If this turns out to be the issue, it would explain a lot of perplexing things about the problem:
- why restarting the container doesn’t fix the issue (because the problem is with Docker networking itself)
- why the host is still reachable from outside the container (ditto)
- why my team mates are seeing the same behavior in different networks/countries (we’re all on recent versions of Docker)
- why it seems to come and go (it gets worse with time until Docker restart)
- and why it seems to preferentially affect certain hosts (the problem has something to do with incomplete TCP handshakes, and so your connections will begin to fail to hosts you’ve exchanged more traffic with).

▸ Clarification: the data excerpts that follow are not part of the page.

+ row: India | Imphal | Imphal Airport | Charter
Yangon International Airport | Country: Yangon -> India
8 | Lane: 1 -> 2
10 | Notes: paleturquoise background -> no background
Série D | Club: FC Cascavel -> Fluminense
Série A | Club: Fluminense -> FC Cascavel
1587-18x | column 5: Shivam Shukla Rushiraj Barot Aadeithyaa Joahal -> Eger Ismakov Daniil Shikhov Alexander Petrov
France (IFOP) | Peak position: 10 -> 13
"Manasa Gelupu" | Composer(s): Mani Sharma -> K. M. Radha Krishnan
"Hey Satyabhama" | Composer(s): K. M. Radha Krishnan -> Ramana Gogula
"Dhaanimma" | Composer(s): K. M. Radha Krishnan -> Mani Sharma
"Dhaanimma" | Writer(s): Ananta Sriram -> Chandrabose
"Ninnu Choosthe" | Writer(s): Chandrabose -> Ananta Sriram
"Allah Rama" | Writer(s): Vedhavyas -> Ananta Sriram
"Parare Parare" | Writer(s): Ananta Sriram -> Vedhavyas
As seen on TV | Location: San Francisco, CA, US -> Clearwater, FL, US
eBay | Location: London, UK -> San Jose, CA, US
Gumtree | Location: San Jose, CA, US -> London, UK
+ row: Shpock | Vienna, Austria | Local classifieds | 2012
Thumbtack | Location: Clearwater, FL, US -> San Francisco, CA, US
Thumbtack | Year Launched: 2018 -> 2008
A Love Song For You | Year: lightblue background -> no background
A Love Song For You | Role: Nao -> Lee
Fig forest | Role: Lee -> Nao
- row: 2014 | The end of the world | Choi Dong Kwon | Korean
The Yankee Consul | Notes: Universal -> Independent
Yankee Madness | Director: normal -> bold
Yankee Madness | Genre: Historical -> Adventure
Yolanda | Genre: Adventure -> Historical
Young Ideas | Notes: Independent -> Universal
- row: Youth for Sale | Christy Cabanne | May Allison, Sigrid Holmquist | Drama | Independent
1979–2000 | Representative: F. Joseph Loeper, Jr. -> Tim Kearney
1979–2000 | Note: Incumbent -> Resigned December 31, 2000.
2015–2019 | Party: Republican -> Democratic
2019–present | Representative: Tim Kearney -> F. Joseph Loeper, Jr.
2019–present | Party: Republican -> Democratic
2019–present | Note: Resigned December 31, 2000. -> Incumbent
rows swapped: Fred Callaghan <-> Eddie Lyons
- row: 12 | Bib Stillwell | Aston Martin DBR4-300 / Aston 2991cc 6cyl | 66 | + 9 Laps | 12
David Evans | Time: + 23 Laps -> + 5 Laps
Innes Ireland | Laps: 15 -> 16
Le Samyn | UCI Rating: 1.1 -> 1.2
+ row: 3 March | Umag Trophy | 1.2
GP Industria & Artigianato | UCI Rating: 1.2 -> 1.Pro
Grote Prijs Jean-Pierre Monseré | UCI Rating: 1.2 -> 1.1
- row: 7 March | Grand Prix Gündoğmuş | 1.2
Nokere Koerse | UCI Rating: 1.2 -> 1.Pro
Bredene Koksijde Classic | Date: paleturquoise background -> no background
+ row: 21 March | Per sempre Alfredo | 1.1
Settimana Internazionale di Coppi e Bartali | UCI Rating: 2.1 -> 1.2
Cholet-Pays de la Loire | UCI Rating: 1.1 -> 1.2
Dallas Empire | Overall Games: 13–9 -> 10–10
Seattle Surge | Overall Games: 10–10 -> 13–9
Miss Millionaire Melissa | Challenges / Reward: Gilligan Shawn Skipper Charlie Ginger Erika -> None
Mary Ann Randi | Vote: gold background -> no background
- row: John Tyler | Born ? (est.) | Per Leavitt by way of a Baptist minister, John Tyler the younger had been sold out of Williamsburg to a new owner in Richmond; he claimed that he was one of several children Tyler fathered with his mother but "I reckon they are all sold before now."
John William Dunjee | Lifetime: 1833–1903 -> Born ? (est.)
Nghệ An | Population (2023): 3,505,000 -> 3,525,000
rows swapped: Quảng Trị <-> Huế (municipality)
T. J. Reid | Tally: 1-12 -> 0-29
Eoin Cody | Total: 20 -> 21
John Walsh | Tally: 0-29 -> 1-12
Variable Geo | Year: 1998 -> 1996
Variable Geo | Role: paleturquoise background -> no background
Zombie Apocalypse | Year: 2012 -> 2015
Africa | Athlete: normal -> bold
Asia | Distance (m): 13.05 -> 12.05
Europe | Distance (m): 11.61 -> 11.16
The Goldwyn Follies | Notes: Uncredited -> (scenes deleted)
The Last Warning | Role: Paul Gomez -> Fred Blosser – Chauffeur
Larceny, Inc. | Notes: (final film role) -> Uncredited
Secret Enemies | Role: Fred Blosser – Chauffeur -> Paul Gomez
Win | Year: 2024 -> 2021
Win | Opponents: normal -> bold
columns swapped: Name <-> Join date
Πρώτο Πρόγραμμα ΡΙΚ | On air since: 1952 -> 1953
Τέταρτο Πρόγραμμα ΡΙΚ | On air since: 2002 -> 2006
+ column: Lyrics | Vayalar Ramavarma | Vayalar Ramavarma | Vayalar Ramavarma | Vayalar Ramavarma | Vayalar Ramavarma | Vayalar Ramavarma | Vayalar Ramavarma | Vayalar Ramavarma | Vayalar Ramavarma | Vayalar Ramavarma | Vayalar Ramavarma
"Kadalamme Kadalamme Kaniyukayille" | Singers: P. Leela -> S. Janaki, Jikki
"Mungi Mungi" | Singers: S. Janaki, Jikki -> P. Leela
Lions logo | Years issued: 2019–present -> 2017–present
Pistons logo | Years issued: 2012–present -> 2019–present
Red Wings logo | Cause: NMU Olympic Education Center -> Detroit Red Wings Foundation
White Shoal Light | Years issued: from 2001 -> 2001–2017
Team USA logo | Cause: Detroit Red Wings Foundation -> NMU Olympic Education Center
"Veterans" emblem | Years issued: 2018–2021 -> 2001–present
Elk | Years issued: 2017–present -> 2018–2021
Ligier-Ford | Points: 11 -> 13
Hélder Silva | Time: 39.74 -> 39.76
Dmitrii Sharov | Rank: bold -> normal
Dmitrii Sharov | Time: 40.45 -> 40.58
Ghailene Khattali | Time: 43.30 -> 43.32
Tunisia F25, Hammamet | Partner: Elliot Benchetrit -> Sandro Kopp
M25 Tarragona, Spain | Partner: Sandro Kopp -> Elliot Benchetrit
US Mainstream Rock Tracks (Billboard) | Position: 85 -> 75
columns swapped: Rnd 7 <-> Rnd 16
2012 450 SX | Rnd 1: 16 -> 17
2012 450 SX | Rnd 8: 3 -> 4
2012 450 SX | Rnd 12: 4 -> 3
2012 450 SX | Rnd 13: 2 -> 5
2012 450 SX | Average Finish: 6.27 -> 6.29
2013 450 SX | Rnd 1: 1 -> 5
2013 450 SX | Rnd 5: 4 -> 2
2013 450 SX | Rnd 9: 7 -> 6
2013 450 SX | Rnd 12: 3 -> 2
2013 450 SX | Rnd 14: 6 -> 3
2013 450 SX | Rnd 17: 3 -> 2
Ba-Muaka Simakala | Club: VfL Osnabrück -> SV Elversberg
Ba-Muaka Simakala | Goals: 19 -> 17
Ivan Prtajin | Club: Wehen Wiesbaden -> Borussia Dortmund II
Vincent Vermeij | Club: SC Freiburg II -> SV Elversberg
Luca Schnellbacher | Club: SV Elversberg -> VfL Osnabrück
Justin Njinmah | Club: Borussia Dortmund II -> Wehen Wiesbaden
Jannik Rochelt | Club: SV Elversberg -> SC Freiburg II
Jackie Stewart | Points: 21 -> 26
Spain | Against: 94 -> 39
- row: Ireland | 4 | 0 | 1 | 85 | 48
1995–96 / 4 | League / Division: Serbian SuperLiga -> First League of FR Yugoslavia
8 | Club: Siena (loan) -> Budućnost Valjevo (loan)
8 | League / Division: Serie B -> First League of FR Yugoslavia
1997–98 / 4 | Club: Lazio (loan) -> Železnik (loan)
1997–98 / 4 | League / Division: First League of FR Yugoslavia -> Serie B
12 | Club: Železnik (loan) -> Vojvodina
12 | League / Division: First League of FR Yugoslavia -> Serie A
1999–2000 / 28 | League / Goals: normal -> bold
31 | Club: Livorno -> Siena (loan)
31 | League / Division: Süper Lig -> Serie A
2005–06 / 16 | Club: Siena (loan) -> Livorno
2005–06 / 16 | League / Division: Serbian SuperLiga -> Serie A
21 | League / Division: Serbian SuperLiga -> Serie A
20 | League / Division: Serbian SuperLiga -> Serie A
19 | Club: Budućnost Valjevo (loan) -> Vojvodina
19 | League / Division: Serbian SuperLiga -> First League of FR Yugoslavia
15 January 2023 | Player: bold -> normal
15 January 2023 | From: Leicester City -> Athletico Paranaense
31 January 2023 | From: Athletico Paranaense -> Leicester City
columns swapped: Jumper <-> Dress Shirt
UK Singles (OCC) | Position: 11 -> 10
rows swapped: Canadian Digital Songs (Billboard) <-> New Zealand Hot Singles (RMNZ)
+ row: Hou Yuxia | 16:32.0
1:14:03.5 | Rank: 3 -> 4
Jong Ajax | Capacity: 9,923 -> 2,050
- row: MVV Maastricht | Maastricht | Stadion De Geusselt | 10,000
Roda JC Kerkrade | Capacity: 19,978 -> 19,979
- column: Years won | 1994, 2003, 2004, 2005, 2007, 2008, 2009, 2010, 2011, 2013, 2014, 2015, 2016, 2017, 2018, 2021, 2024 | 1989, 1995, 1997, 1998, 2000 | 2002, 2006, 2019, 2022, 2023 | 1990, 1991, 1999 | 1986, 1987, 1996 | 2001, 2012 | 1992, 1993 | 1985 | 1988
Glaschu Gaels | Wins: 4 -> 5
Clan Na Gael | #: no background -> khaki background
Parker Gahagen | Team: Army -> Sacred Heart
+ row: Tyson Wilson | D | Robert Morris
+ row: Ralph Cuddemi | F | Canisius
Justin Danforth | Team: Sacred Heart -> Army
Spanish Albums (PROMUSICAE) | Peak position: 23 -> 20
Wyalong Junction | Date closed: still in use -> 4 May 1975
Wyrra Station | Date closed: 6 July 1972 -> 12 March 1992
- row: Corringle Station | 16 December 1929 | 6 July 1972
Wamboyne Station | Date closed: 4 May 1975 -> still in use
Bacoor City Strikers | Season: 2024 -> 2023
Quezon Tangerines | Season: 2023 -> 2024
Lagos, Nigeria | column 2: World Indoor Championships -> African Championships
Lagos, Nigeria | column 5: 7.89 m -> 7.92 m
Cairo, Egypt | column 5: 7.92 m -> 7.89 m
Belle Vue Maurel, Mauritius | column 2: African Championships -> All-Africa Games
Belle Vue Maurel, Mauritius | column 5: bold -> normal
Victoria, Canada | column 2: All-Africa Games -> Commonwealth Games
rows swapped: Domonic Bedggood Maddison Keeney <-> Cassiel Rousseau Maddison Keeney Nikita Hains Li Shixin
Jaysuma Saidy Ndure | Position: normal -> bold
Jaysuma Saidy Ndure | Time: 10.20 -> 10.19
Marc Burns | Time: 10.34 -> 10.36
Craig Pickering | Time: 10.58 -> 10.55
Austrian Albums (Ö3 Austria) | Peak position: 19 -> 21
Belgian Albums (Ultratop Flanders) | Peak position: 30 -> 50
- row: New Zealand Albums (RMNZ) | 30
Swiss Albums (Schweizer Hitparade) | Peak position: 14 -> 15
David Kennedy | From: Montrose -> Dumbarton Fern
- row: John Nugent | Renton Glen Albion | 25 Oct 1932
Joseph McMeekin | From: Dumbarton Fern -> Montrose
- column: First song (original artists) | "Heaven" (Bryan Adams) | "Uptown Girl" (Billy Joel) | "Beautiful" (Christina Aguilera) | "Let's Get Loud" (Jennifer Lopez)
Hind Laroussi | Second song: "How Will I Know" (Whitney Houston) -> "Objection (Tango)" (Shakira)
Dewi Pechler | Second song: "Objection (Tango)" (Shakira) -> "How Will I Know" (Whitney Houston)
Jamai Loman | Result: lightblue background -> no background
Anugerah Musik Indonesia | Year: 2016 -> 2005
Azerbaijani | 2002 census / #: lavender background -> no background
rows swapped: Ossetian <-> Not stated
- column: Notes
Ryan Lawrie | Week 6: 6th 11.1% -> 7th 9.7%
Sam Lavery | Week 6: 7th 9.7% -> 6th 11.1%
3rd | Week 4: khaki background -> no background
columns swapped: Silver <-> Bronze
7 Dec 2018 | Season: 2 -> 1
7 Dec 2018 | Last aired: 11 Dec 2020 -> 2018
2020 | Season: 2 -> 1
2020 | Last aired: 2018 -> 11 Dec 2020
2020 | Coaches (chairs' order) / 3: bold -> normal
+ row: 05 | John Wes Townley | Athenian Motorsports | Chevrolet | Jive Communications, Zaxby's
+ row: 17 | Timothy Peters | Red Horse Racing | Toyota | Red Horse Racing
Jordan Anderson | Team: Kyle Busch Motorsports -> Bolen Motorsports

There are a number of comments on the issue providing steps to reproduce. While the problem seems to be affecting more people after release 4.5.0 (from Feb 2022), the original bug was filed in 2020. The original reporter discussed it with the Docker support team in December 2020, and they know what the problem is but have yet to provide a fix.
I have gone back to 4.5.0 for the time being, and we’ll see if the issue presents after a few days of Docker uptime. Other than using an earlier version, the only reliable solution discussed in the issue is to restart Docker itself. I launched version 4.5.0 one day ago and haven’t seen the problem yet, so fingers crossed that will solve the issue for me until a fix can be deployed.